# Task goal:
Images in the data are to be skipped, while every line is restated exactly as written.

=== Supplied material ===

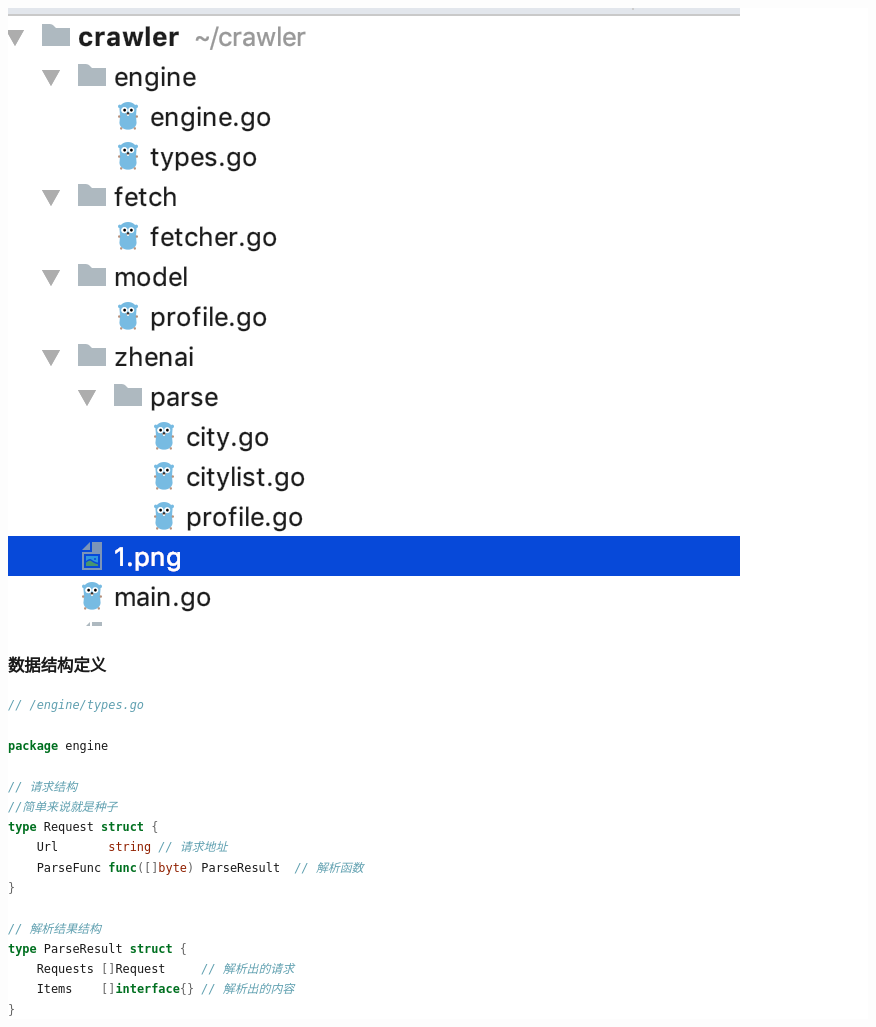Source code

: ![](./2.png)


### 数据结构定义

```go
// /engine/types.go

package engine

// 请求结构
//简单来说就是种子
type Request struct {
    Url       string // 请求地址
    ParseFunc func([]byte) ParseResult  // 解析函数
}

// 解析结果结构
type ParseResult struct {
    Requests []Request     // 解析出的请求
    Items    []interface{} // 解析出的内容
}
```
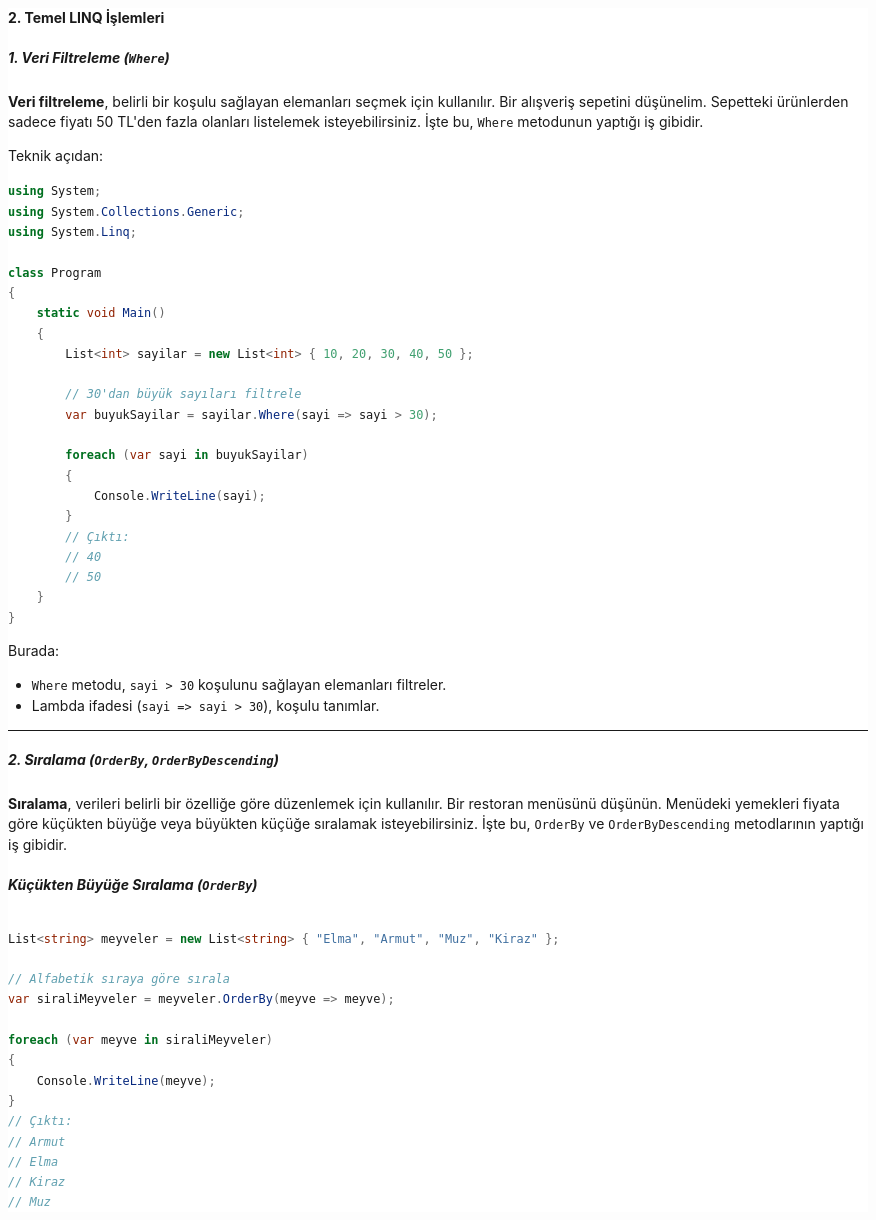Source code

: 

#### 2. Temel LINQ İşlemleri

##### **1. Veri Filtreleme (`Where`)**

**Veri filtreleme**, belirli bir koşulu sağlayan elemanları seçmek için kullanılır. Bir alışveriş sepetini düşünelim. Sepetteki ürünlerden sadece fiyatı 50 TL'den fazla olanları listelemek isteyebilirsiniz. İşte bu, `Where` metodunun yaptığı iş gibidir.

Teknik açıdan:

```csharp
using System;
using System.Collections.Generic;
using System.Linq;

class Program
{
    static void Main()
    {
        List<int> sayilar = new List<int> { 10, 20, 30, 40, 50 };

        // 30'dan büyük sayıları filtrele
        var buyukSayilar = sayilar.Where(sayi => sayi > 30);

        foreach (var sayi in buyukSayilar)
        {
            Console.WriteLine(sayi);
        }
        // Çıktı:
        // 40
        // 50
    }
}
```

Burada:
- `Where` metodu, `sayi > 30` koşulunu sağlayan elemanları filtreler.
- Lambda ifadesi (`sayi => sayi > 30`), koşulu tanımlar.

---

##### **2. Sıralama (`OrderBy`, `OrderByDescending`)**

**Sıralama**, verileri belirli bir özelliğe göre düzenlemek için kullanılır. Bir restoran menüsünü düşünün. Menüdeki yemekleri fiyata göre küçükten büyüğe veya büyükten küçüğe sıralamak isteyebilirsiniz. İşte bu, `OrderBy` ve `OrderByDescending` metodlarının yaptığı iş gibidir.

###### **Küçükten Büyüğe Sıralama (`OrderBy`)**

```csharp
List<string> meyveler = new List<string> { "Elma", "Armut", "Muz", "Kiraz" };

// Alfabetik sıraya göre sırala
var siraliMeyveler = meyveler.OrderBy(meyve => meyve);

foreach (var meyve in siraliMeyveler)
{
    Console.WriteLine(meyve);
}
// Çıktı:
// Armut
// Elma
// Kiraz
// Muz
```

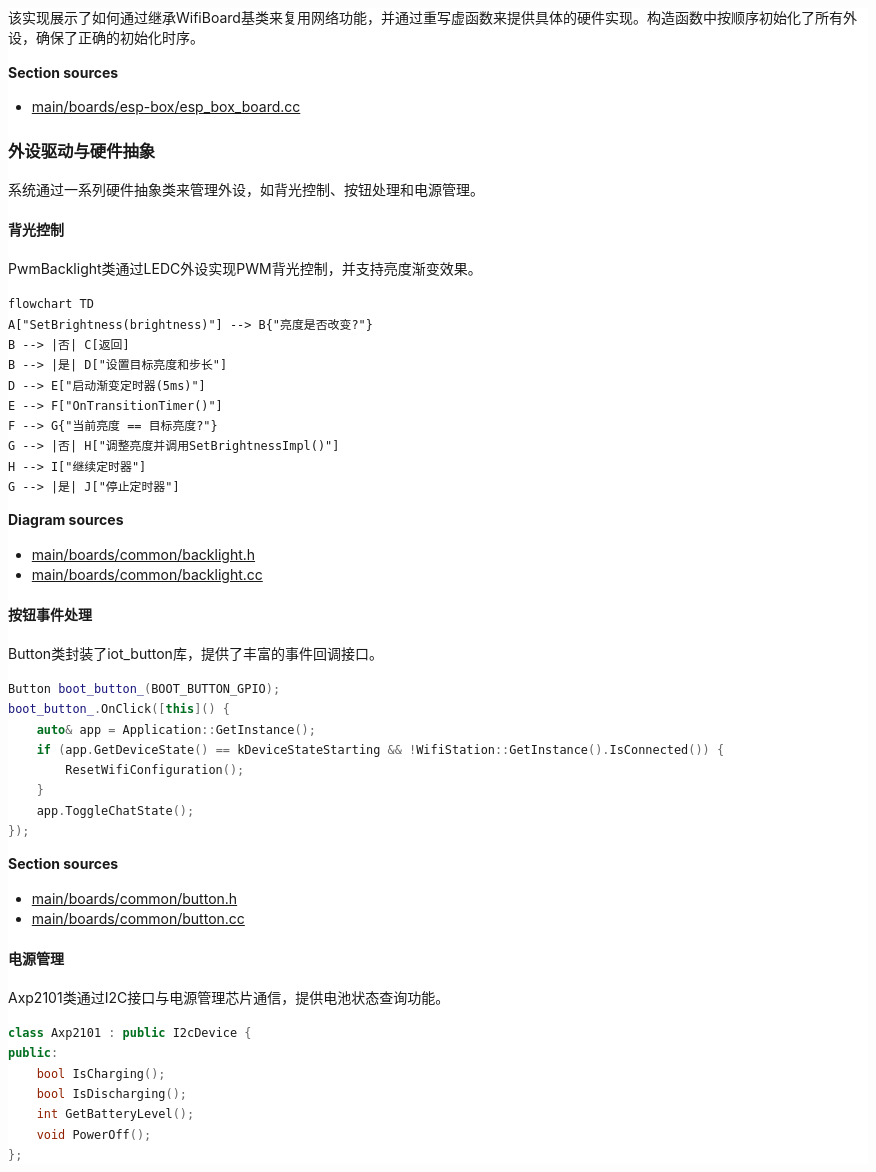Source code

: 该实现展示了如何通过继承WifiBoard基类来复用网络功能，并通过重写虚函数来提供具体的硬件实现。构造函数中按顺序初始化了所有外设，确保了正确的初始化时序。

**Section sources**
- [main/boards/esp-box/esp_box_board.cc](file://main/boards/esp-box/esp_box_board.cc)

### 外设驱动与硬件抽象
系统通过一系列硬件抽象类来管理外设，如背光控制、按钮处理和电源管理。

#### 背光控制
PwmBacklight类通过LEDC外设实现PWM背光控制，并支持亮度渐变效果。

```mermaid
flowchart TD
A["SetBrightness(brightness)"] --> B{"亮度是否改变?"}
B --> |否| C[返回]
B --> |是| D["设置目标亮度和步长"]
D --> E["启动渐变定时器(5ms)"]
E --> F["OnTransitionTimer()"]
F --> G{"当前亮度 == 目标亮度?"}
G --> |否| H["调整亮度并调用SetBrightnessImpl()"]
H --> I["继续定时器"]
G --> |是| J["停止定时器"]
```

**Diagram sources**
- [main/boards/common/backlight.h](file://main/boards/common/backlight.h)
- [main/boards/common/backlight.cc](file://main/boards/common/backlight.cc)

#### 按钮事件处理
Button类封装了iot_button库，提供了丰富的事件回调接口。

```cpp
Button boot_button_(BOOT_BUTTON_GPIO);
boot_button_.OnClick([this]() {
    auto& app = Application::GetInstance();
    if (app.GetDeviceState() == kDeviceStateStarting && !WifiStation::GetInstance().IsConnected()) {
        ResetWifiConfiguration();
    }
    app.ToggleChatState();
});
```

**Section sources**
- [main/boards/common/button.h](file://main/boards/common/button.h)
- [main/boards/common/button.cc](file://main/boards/common/button.cc)

#### 电源管理
Axp2101类通过I2C接口与电源管理芯片通信，提供电池状态查询功能。

```cpp
class Axp2101 : public I2cDevice {
public:
    bool IsCharging();
    bool IsDischarging();
    int GetBatteryLevel();
    void PowerOff();
};
```
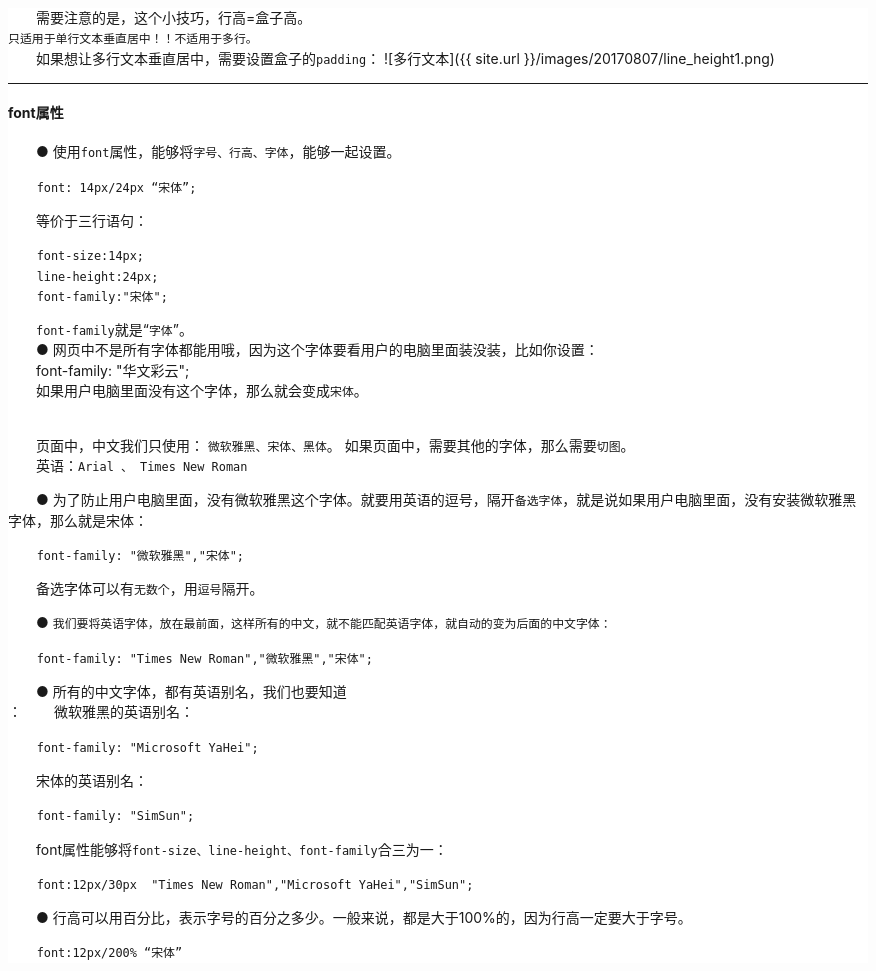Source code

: &emsp;&emsp;需要注意的是，这个小技巧，行高=盒子高。 <br> `只适用于单行文本垂直居中！！不适用于多行。`<br>
&emsp;&emsp;如果想让多行文本垂直居中，需要设置盒子的`padding`：
![多行文本]({{ site.url }}/images/20170807/line_height1.png)

- - - 
#### font属性
&emsp;&emsp;● 使用`font`属性，能够将`字号、行高、字体`，能够一起设置。
```
    font: 14px/24px “宋体”;
```

&emsp;&emsp;等价于三行语句：
```
    font-size:14px;
    line-height:24px;
    font-family:"宋体";
```

&emsp;&emsp;`font-family`就是“`字体`”。<br>
&emsp;&emsp;● 网页中不是所有字体都能用哦，因为这个字体要看用户的电脑里面装没装，比如你设置：<br>
&emsp;&emsp;font-family: "华文彩云";<br>
&emsp;&emsp;如果用户电脑里面没有这个字体，那么就会变成`宋体`。<br><br>

&emsp;&emsp;页面中，中文我们只使用： `微软雅黑、宋体、黑体`。 如果页面中，需要其他的字体，那么需要`切图`。<br>
&emsp;&emsp;英语：`Arial 、 Times New Roman`<br>

&emsp;&emsp;● 为了防止用户电脑里面，没有微软雅黑这个字体。就要用英语的逗号，隔开`备选字体`，就是说如果用户电脑里面，没有安装微软雅黑字体，那么就是宋体：
```
    font-family: "微软雅黑","宋体";
```
&emsp;&emsp;备选字体可以有`无数个`，用`逗号`隔开。<br>

&emsp;&emsp;● `我们要将英语字体，放在最前面，这样所有的中文，就不能匹配英语字体，就自动的变为后面的中文字体：`
```
    font-family: "Times New Roman","微软雅黑","宋体";
```

&emsp;&emsp;● 所有的中文字体，都有英语别名，我们也要知道<br>：
&emsp;&emsp;微软雅黑的英语别名：
```
    font-family: "Microsoft YaHei";   
```

&emsp;&emsp;宋体的英语别名：<br>
```
    font-family: "SimSun";
```

&emsp;&emsp;font属性能够将`font-size、line-height、font-family`合三为一：<br>
```
    font:12px/30px  "Times New Roman","Microsoft YaHei","SimSun";
```

&emsp;&emsp;● 行高可以用百分比，表示字号的百分之多少。一般来说，都是大于100%的，因为行高一定要大于字号。
```
    font:12px/200% “宋体”
```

===

# Result:
Source code

: ![](./2.png)


### 数据结构定义

```go
// /engine/types.go

package engine

// 请求结构
//简单来说就是种子
type Request struct {
    Url       string // 请求地址
    ParseFunc func([]byte) ParseResult  // 解析函数
}

// 解析结果结构
type ParseResult struct {
    Requests []Request     // 解析出的请求
    Items    []interface{} // 解析出的内容
}
```
Source code

: 

#### 2. Temel LINQ İşlemleri

##### **1. Veri Filtreleme (`Where`)**

**Veri filtreleme**, belirli bir koşulu sağlayan elemanları seçmek için kullanılır. Bir alışveriş sepetini düşünelim. Sepetteki ürünlerden sadece fiyatı 50 TL'den fazla olanları listelemek isteyebilirsiniz. İşte bu, `Where` metodunun yaptığı iş gibidir.

Teknik açıdan:

```csharp
using System;
using System.Collections.Generic;
using System.Linq;

class Program
{
    static void Main()
    {
        List<int> sayilar = new List<int> { 10, 20, 30, 40, 50 };

        // 30'dan büyük sayıları filtrele
        var buyukSayilar = sayilar.Where(sayi => sayi > 30);

        foreach (var sayi in buyukSayilar)
        {
            Console.WriteLine(sayi);
        }
        // Çıktı:
        // 40
        // 50
    }
}
```

Burada:
- `Where` metodu, `sayi > 30` koşulunu sağlayan elemanları filtreler.
- Lambda ifadesi (`sayi => sayi > 30`), koşulu tanımlar.

---

##### **2. Sıralama (`OrderBy`, `OrderByDescending`)**

**Sıralama**, verileri belirli bir özelliğe göre düzenlemek için kullanılır. Bir restoran menüsünü düşünün. Menüdeki yemekleri fiyata göre küçükten büyüğe veya büyükten küçüğe sıralamak isteyebilirsiniz. İşte bu, `OrderBy` ve `OrderByDescending` metodlarının yaptığı iş gibidir.

###### **Küçükten Büyüğe Sıralama (`OrderBy`)**

```csharp
List<string> meyveler = new List<string> { "Elma", "Armut", "Muz", "Kiraz" };

// Alfabetik sıraya göre sırala
var siraliMeyveler = meyveler.OrderBy(meyve => meyve);

foreach (var meyve in siraliMeyveler)
{
    Console.WriteLine(meyve);
}
// Çıktı:
// Armut
// Elma
// Kiraz
// Muz
```

Source code

: 该实现展示了如何通过继承WifiBoard基类来复用网络功能，并通过重写虚函数来提供具体的硬件实现。构造函数中按顺序初始化了所有外设，确保了正确的初始化时序。

**Section sources**
- [main/boards/esp-box/esp_box_board.cc](file://main/boards/esp-box/esp_box_board.cc)

### 外设驱动与硬件抽象
系统通过一系列硬件抽象类来管理外设，如背光控制、按钮处理和电源管理。

#### 背光控制
PwmBacklight类通过LEDC外设实现PWM背光控制，并支持亮度渐变效果。

```mermaid
flowchart TD
A["SetBrightness(brightness)"] --> B{"亮度是否改变?"}
B --> |否| C[返回]
B --> |是| D["设置目标亮度和步长"]
D --> E["启动渐变定时器(5ms)"]
E --> F["OnTransitionTimer()"]
F --> G{"当前亮度 == 目标亮度?"}
G --> |否| H["调整亮度并调用SetBrightnessImpl()"]
H --> I["继续定时器"]
G --> |是| J["停止定时器"]
```

**Diagram sources**
- [main/boards/common/backlight.h](file://main/boards/common/backlight.h)
- [main/boards/common/backlight.cc](file://main/boards/common/backlight.cc)

#### 按钮事件处理
Button类封装了iot_button库，提供了丰富的事件回调接口。

```cpp
Button boot_button_(BOOT_BUTTON_GPIO);
boot_button_.OnClick([this]() {
    auto& app = Application::GetInstance();
    if (app.GetDeviceState() == kDeviceStateStarting && !WifiStation::GetInstance().IsConnected()) {
        ResetWifiConfiguration();
    }
    app.ToggleChatState();
});
```

**Section sources**
- [main/boards/common/button.h](file://main/boards/common/button.h)
- [main/boards/common/button.cc](file://main/boards/common/button.cc)

#### 电源管理
Axp2101类通过I2C接口与电源管理芯片通信，提供电池状态查询功能。

```cpp
class Axp2101 : public I2cDevice {
public:
    bool IsCharging();
    bool IsDischarging();
    int GetBatteryLevel();
    void PowerOff();
};
```
Source code

: &emsp;&emsp;需要注意的是，这个小技巧，行高=盒子高。 <br> `只适用于单行文本垂直居中！！不适用于多行。`<br>
&emsp;&emsp;如果想让多行文本垂直居中，需要设置盒子的`padding`：
![多行文本]({{ site.url }}/images/20170807/line_height1.png)

- - - 
#### font属性
&emsp;&emsp;● 使用`font`属性，能够将`字号、行高、字体`，能够一起设置。
```
    font: 14px/24px “宋体”;
```

&emsp;&emsp;等价于三行语句：
```
    font-size:14px;
    line-height:24px;
    font-family:"宋体";
```

&emsp;&emsp;`font-family`就是“`字体`”。<br>
&emsp;&emsp;● 网页中不是所有字体都能用哦，因为这个字体要看用户的电脑里面装没装，比如你设置：<br>
&emsp;&emsp;font-family: "华文彩云";<br>
&emsp;&emsp;如果用户电脑里面没有这个字体，那么就会变成`宋体`。<br><br>

&emsp;&emsp;页面中，中文我们只使用： `微软雅黑、宋体、黑体`。 如果页面中，需要其他的字体，那么需要`切图`。<br>
&emsp;&emsp;英语：`Arial 、 Times New Roman`<br>

&emsp;&emsp;● 为了防止用户电脑里面，没有微软雅黑这个字体。就要用英语的逗号，隔开`备选字体`，就是说如果用户电脑里面，没有安装微软雅黑字体，那么就是宋体：
```
    font-family: "微软雅黑","宋体";
```
&emsp;&emsp;备选字体可以有`无数个`，用`逗号`隔开。<br>

&emsp;&emsp;● `我们要将英语字体，放在最前面，这样所有的中文，就不能匹配英语字体，就自动的变为后面的中文字体：`
```
    font-family: "Times New Roman","微软雅黑","宋体";
```

&emsp;&emsp;● 所有的中文字体，都有英语别名，我们也要知道<br>：
&emsp;&emsp;微软雅黑的英语别名：
```
    font-family: "Microsoft YaHei";   
```

&emsp;&emsp;宋体的英语别名：<br>
```
    font-family: "SimSun";
```

&emsp;&emsp;font属性能够将`font-size、line-height、font-family`合三为一：<br>
```
    font:12px/30px  "Times New Roman","Microsoft YaHei","SimSun";
```

&emsp;&emsp;● 行高可以用百分比，表示字号的百分之多少。一般来说，都是大于100%的，因为行高一定要大于字号。
```
    font:12px/200% “宋体”
```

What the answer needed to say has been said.